─── Input rows ───

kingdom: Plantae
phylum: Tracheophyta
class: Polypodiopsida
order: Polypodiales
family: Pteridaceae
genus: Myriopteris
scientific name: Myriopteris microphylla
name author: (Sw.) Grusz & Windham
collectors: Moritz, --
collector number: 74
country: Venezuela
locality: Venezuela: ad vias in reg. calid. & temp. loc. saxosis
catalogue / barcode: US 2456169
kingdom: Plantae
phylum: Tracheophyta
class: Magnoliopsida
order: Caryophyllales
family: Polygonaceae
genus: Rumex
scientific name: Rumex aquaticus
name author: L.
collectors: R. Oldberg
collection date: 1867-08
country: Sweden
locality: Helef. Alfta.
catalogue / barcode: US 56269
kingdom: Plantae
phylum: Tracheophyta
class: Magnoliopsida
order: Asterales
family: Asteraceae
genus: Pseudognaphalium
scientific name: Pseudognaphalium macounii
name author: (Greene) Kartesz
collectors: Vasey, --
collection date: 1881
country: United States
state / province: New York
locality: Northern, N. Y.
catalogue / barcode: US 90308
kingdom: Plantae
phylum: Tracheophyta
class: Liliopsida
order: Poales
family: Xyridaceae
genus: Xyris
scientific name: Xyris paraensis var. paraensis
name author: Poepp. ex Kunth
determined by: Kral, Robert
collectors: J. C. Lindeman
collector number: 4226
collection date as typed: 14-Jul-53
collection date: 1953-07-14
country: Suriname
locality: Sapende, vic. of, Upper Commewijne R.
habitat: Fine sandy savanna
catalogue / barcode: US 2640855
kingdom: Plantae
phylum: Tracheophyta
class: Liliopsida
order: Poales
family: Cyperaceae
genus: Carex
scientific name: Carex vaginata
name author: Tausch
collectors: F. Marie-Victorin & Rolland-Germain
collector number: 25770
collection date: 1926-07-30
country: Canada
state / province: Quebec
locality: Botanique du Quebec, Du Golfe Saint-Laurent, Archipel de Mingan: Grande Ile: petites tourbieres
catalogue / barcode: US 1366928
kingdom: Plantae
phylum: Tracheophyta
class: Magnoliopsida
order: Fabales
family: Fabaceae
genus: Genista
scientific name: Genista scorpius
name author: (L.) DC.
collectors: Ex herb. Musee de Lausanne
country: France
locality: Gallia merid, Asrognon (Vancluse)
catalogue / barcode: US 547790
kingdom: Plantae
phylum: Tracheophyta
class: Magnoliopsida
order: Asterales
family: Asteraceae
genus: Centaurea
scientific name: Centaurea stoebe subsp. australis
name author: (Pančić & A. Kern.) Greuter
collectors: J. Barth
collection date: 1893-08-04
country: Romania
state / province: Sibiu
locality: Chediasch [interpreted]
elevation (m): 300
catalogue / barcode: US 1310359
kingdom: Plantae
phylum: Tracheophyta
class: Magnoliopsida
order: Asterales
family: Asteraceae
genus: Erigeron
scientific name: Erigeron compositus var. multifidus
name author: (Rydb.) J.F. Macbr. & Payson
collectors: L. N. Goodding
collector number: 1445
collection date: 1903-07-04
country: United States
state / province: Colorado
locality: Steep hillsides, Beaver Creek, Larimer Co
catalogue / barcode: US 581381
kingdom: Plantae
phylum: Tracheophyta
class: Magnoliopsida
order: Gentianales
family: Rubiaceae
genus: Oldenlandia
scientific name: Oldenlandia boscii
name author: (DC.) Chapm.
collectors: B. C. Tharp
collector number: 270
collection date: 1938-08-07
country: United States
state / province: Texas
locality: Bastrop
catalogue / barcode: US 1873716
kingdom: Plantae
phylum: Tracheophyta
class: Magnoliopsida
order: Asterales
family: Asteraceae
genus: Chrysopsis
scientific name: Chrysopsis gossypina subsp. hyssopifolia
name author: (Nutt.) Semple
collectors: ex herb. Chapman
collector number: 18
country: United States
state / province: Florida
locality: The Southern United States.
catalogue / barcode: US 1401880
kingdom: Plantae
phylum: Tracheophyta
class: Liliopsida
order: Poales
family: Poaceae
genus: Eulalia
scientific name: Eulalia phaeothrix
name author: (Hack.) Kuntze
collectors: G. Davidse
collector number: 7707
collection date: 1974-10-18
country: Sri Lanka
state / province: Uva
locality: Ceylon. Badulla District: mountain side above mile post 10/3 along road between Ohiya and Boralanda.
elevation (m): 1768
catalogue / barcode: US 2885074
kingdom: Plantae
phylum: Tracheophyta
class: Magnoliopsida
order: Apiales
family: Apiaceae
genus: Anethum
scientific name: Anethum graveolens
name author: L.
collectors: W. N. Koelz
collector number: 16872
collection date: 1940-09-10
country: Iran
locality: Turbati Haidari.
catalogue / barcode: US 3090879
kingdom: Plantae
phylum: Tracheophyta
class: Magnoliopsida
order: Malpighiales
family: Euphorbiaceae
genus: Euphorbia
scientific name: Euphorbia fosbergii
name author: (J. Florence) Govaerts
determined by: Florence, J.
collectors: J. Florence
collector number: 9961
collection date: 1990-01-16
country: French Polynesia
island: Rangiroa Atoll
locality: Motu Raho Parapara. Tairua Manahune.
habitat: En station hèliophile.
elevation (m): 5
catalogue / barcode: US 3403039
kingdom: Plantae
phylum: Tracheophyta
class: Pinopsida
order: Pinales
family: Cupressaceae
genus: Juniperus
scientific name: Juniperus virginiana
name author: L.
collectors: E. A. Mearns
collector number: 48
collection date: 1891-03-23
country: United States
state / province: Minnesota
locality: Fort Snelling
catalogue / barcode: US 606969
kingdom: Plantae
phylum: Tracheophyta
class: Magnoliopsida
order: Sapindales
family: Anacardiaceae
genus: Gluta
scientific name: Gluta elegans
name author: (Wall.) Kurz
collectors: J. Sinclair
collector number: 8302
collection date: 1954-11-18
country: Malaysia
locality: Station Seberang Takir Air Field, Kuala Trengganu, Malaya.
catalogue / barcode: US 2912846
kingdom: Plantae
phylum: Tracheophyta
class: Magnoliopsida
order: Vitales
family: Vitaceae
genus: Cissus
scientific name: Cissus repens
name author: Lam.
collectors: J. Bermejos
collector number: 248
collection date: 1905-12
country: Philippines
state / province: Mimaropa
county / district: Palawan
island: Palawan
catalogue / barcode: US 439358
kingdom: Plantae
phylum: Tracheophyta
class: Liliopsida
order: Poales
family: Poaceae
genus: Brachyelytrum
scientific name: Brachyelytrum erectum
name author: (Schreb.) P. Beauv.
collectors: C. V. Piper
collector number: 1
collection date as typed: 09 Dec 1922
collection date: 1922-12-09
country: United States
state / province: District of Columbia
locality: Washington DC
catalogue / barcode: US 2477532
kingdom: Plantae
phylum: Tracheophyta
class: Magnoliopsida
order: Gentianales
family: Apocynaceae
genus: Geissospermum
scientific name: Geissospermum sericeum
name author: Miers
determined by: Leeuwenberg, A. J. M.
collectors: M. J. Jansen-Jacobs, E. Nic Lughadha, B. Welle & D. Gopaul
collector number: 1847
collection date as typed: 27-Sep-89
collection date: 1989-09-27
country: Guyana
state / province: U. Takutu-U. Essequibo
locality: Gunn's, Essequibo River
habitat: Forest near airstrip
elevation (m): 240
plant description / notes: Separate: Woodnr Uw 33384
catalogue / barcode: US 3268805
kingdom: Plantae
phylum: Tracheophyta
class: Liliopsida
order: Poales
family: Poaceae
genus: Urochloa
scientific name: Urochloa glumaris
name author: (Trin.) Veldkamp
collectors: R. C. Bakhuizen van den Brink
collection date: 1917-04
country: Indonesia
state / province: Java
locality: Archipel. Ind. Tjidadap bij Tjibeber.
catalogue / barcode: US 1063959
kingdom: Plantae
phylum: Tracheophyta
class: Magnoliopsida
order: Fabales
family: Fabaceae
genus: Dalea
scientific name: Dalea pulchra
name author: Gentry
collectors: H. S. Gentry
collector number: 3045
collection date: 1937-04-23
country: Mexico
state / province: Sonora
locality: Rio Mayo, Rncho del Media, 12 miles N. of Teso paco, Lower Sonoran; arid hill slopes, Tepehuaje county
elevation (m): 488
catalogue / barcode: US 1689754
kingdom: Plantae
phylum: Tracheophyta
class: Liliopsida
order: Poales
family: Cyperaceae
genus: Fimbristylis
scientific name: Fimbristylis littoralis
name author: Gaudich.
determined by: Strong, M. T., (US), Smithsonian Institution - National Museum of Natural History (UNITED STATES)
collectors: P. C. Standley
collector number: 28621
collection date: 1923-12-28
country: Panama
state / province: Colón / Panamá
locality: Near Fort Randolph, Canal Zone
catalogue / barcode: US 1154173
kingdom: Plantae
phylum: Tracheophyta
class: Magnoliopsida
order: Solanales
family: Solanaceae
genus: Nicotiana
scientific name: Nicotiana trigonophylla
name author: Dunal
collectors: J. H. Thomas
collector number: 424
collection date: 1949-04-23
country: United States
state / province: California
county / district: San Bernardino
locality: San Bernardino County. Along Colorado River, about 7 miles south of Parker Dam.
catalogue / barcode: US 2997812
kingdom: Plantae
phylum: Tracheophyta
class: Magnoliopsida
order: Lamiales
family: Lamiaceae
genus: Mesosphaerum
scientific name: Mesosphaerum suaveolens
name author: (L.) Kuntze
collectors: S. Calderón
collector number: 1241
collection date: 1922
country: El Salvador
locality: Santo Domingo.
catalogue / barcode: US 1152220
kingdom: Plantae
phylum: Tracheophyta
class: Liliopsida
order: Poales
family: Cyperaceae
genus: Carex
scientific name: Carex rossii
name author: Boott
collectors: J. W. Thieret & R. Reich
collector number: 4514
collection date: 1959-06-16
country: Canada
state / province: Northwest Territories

───

§ What the task asks: Convert the stretch of the entries above, from their first line through the line containing "country: Venezuela", into a numbered list, leaving out any blank lines.

§ Output:
1. kingdom: Plantae
2. phylum: Tracheophyta
3. class: Polypodiopsida
4. order: Polypodiales
5. family: Pteridaceae
6. genus: Myriopteris
7. scientific name: Myriopteris microphylla
8. name author: (Sw.) Grusz & Windham
9. collectors: Moritz, --
10. collector number: 74
11. country: Venezuela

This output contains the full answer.